Is it reasonable for a Christian to feel forsaken by God?
Have you ever been in a place so dark, that you wonder if God is coming to the rescue? Jesus was in such deep emotional suffering that he was sure that his father had forsaken him (Matt. 27:46). After all, His friends deserted him, the people who he healed, fed, and may have given life to, were begging for his execution. The nation that coroneted him king-of-the-Jews one week earlier, now calls for his death. At that point even Jesus questioned whether his father still cared. I know that some people have been there – that in your wilderness God seems absent, in your noise, God seems silent, in your emotional trauma, God appears to be far away. If Jesus felt that deep pain, you must have felt it too – some people may be going through it right now.
Christian turbulence is real and may invite wavering.
I have been supporting and speaking with a brother (Matthew) recently who separated from his wife, and severed from his children who begs to see him every day. Just before that separation, she wiped his bank account clean. During that same time, he lost his Job, then lost his professional license – with that, his inability to find another Job in his field. The following week, the private school his children attended sent him a bill for six thousand dollars which the wife should have already paid. Then the check engine light came on in his car. The garage told him it would cost eight thousand to repair that vehicle. That was just after he had received his first repossession warning from the dealership. Just so you know, Matthew is a Christian church elder who serves in the church ministries with all his heart. Yet, God seems nowhere during turbulence. Matthew’s dilemma did not end there. Shortly thereafter, he received an eviction notice. Right around then, he was doing Uber, and he dropped off a man in a wealthy neighbourhood. That man offered him five thousand per week to illicitly drop packages around Atlanta. Would anyone in that situation not be tempted? This experience might have prodded him to feel a line in the song, Come Thou Fount of Every Blessing: Prone to wander Lord, I feel it; prone to leave that God I love (Robert Robinson).
Turbulence could be found even in heaven.
There was a similar concern in heaven: Rev. 6:9: When he opened the fifth seal, I saw under the altar the souls of those who had been slain because of the word of God and the testimony they had maintained. (10) They called out in a loud voice, “How long, Sovereign Lord, holy and true, until you judge the inhabitants of the earth and avenge our blood?”
Some of the souls under that altar: Stephen – stoned to death.
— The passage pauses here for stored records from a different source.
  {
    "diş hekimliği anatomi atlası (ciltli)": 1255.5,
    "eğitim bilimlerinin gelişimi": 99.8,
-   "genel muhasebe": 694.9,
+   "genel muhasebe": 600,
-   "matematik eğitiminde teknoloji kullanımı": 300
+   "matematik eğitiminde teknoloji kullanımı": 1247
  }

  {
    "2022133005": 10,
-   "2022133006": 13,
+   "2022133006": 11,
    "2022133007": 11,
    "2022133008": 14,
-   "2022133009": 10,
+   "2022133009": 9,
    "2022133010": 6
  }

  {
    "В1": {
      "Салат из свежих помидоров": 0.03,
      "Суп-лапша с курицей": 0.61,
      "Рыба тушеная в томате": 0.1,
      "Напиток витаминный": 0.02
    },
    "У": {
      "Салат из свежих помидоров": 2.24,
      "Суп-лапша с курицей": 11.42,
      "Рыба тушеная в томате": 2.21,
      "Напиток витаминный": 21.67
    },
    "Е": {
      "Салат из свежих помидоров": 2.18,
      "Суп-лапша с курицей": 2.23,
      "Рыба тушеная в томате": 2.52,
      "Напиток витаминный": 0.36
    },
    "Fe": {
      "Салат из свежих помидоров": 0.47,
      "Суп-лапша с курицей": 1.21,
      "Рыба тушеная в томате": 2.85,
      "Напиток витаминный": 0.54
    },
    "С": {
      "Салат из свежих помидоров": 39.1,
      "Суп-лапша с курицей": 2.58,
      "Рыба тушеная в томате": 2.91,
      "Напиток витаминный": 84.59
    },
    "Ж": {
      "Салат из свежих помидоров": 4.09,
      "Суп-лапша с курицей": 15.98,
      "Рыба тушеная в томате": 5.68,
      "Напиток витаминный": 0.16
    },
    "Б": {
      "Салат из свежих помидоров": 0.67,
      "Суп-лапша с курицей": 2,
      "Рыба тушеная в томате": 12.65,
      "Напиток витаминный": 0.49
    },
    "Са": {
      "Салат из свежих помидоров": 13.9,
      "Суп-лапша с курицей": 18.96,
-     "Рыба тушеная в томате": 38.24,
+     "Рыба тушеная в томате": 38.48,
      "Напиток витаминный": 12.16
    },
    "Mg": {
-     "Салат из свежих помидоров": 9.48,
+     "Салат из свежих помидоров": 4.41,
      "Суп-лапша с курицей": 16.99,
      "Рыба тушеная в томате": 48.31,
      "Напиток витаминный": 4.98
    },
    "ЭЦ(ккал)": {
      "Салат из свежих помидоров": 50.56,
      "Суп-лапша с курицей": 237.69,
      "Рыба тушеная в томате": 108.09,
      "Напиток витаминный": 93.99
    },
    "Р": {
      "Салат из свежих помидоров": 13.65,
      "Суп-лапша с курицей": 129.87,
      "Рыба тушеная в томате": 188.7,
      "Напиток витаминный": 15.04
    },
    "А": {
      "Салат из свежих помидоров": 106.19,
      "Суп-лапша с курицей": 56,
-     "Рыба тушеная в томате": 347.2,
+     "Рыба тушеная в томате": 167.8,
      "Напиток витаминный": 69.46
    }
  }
Peter and his brother Andrew – both crucified upsides down
John Huss & Wycliffe – burned alive until they died.
William Tyndale – Choked to death in 1536 (whatchristianswanttoknow.com).
Over a period of 15 hundred years scores of thousands of Christians died for the faith. And, even as recently as 2010, eight Christians were martyred in Egypt for the Gospel of Christ. These are they who are under the altar calling out, how long sovereign God before you show that you care. These people are worried in heaven because that situation seems hopeless, and they don’t understand the timeline of God. (Jesus: no one knows the hour or God’s timing. Matt. 24:36) So, don’t tell me that you don’t feel hopeless sometimes: The first elder will feel hopeless sometimes, the strongest people you know may be worried on occasion; your seemingly immovable husband or wife will feel discouraged; your pastor will feel distraught sometimes.
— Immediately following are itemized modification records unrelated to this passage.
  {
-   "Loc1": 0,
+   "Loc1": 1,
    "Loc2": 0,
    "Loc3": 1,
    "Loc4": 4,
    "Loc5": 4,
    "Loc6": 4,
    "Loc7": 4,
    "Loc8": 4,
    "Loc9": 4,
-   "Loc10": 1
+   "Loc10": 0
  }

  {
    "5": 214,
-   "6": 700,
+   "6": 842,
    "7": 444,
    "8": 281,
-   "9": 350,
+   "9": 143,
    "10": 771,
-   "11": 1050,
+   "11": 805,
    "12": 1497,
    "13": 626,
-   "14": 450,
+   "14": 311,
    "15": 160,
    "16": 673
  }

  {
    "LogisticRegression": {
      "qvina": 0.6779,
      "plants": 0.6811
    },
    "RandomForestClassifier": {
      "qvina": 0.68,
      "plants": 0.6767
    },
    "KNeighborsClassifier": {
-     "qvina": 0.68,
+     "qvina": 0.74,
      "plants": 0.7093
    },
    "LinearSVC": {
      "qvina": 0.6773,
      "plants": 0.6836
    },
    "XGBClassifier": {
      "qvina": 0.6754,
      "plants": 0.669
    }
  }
Hope in time of turbulence!
However, do not be discouraged and do not be dismayed; for as I live, I know that God is on his way in every difficulty.
When David, in his long struggle over his son seeking to assassinate him and usurp the throne, he looked up to the hills and saw his help coming (Psalm 121).
Elisha, in Israel’s long fight with Assyria, found his help in legions of angels on the mountain sides (2 Kgs. 6:17).
Job after he lost his children, family, wealth, and health, with sores on his skin and his body disintegrating, said I know that my redeemer lives and will restore me on the last day.
Martin Luther King Jr. always used this song as a motif of courage: Sometimes I feel discouraged, and think my life in vain, I’m tempted then to murmur, and of my lot complain, but when I think of Jesus, and all He’s done for me, Then, I cry, O Rock of Ages, Hide Thou Me.
There is a balm in Gilead; To make the wounded whole; There is a balm in Gilead to heal the sin-sick soul; Sometimes I feel discouraged; And deep I feel the pain; In prayers the Holy spirit Revives my soul again.
If you look historically over some of the quagmires from which God has delivered you; over the mess that he has cleaned up; if we look pass our ungratefulness and the ingratitude we display, we will see that he still came around and gave grace that we did not deserve – It is then we understand that he is forever faithful and will be on time. There is no Christian who can claim hopelessness without looking back and seeing the impact of God in their lives like footprints in the sand. Isa. 43:2: When thou pass through the waters, I will be with thee; and through the rivers, they shall not overflow thee: when thou walk through the fire, thou shalt not be burned; neither shall the flame kindle upon thee.
Some of us are walking through the fire right now and don’t even know it because the holy spirit has become our insulation. So, even in turbulence, be still, because the Lord of hosts is with us; the God of Jacob is our refuge.